Problem requirements:
Starting at the line that contains "1072 764 26.67", set down each line exactly until the records end, keeping both ends and adding nothing.

Collected data entries:
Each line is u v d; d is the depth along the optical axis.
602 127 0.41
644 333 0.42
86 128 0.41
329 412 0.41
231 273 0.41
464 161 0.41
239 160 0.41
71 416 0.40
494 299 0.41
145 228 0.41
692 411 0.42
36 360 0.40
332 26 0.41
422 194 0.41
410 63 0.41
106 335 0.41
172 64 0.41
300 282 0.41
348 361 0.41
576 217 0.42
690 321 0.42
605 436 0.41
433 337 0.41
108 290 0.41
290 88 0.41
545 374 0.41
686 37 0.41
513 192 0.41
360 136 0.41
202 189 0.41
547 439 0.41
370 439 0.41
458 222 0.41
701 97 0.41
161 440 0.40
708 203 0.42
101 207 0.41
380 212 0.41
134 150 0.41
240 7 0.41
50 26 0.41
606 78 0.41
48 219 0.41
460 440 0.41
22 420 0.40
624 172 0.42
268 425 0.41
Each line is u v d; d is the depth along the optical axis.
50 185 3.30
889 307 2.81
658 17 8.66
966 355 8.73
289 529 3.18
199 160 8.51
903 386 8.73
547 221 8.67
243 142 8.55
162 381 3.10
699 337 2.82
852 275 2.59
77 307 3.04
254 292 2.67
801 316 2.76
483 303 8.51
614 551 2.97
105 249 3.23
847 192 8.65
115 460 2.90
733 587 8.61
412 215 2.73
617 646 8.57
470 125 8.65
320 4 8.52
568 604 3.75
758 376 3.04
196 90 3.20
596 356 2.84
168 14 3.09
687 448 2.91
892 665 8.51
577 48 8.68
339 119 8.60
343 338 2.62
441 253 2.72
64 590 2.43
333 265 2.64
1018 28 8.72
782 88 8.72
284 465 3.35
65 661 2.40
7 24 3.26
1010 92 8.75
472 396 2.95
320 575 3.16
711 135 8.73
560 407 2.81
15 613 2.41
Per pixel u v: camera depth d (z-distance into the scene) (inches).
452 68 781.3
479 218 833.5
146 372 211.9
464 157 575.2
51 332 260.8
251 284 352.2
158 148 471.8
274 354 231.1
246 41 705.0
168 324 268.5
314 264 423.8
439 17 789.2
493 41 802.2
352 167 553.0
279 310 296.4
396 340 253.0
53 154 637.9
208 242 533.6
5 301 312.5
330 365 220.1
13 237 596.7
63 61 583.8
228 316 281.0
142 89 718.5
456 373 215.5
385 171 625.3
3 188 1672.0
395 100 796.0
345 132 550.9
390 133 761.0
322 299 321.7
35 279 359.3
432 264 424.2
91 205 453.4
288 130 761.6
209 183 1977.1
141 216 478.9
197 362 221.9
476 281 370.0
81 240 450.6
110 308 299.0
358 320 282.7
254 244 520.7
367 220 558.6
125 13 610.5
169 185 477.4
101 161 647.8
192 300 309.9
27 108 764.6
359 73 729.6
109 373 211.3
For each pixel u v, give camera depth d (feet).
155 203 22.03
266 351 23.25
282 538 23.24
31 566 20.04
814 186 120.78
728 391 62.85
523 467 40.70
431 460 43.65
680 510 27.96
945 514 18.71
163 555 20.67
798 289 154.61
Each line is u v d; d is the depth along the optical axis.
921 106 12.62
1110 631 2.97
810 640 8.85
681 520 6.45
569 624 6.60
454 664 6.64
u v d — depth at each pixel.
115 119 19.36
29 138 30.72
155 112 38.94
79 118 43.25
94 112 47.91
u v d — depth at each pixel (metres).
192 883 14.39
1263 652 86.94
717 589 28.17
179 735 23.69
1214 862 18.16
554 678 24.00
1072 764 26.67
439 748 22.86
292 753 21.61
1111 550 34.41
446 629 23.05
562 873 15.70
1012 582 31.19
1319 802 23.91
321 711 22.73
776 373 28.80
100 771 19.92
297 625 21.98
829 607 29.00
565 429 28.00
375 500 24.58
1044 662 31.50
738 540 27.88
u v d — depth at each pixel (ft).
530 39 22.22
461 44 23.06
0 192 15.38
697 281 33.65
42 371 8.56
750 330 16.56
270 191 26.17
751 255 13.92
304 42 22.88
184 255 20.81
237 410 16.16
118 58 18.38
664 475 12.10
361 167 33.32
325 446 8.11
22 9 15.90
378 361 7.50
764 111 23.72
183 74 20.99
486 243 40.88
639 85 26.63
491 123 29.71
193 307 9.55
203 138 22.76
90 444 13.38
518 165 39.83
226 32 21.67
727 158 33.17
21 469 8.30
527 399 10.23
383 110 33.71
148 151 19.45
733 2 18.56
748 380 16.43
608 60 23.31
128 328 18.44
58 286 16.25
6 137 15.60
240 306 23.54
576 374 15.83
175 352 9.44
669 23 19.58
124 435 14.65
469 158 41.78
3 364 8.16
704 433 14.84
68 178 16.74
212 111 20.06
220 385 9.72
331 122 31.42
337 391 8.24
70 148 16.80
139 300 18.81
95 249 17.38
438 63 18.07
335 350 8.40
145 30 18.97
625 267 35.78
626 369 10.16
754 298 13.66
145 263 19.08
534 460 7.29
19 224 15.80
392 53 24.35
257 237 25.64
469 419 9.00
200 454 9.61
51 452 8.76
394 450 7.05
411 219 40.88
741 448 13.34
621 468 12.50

Result for this task:
1072 764 26.67
439 748 22.86
292 753 21.61
1111 550 34.41
446 629 23.05
562 873 15.70
1012 582 31.19
1319 802 23.91
321 711 22.73
776 373 28.80
100 771 19.92
297 625 21.98
829 607 29.00
565 429 28.00
375 500 24.58
1044 662 31.50
738 540 27.88
u v d — depth at each pixel (ft).
530 39 22.22
461 44 23.06
0 192 15.38
697 281 33.65
42 371 8.56
750 330 16.56
270 191 26.17
751 255 13.92
304 42 22.88
184 255 20.81
237 410 16.16
118 58 18.38
664 475 12.10
361 167 33.32
325 446 8.11
22 9 15.90
378 361 7.50
764 111 23.72
183 74 20.99
486 243 40.88
639 85 26.63
491 123 29.71
193 307 9.55
203 138 22.76
90 444 13.38
518 165 39.83
226 32 21.67
727 158 33.17
21 469 8.30
527 399 10.23
383 110 33.71
148 151 19.45
733 2 18.56
748 380 16.43
608 60 23.31
128 328 18.44
58 286 16.25
6 137 15.60
240 306 23.54
576 374 15.83
175 352 9.44
669 23 19.58
124 435 14.65
469 158 41.78
3 364 8.16
704 433 14.84
68 178 16.74
212 111 20.06
220 385 9.72
331 122 31.42
337 391 8.24
70 148 16.80
139 300 18.81
95 249 17.38
438 63 18.07
335 350 8.40
145 30 18.97
625 267 35.78
626 369 10.16
754 298 13.66
145 263 19.08
534 460 7.29
19 224 15.80
392 53 24.35
257 237 25.64
469 419 9.00
200 454 9.61
51 452 8.76
394 450 7.05
411 219 40.88
741 448 13.34
621 468 12.50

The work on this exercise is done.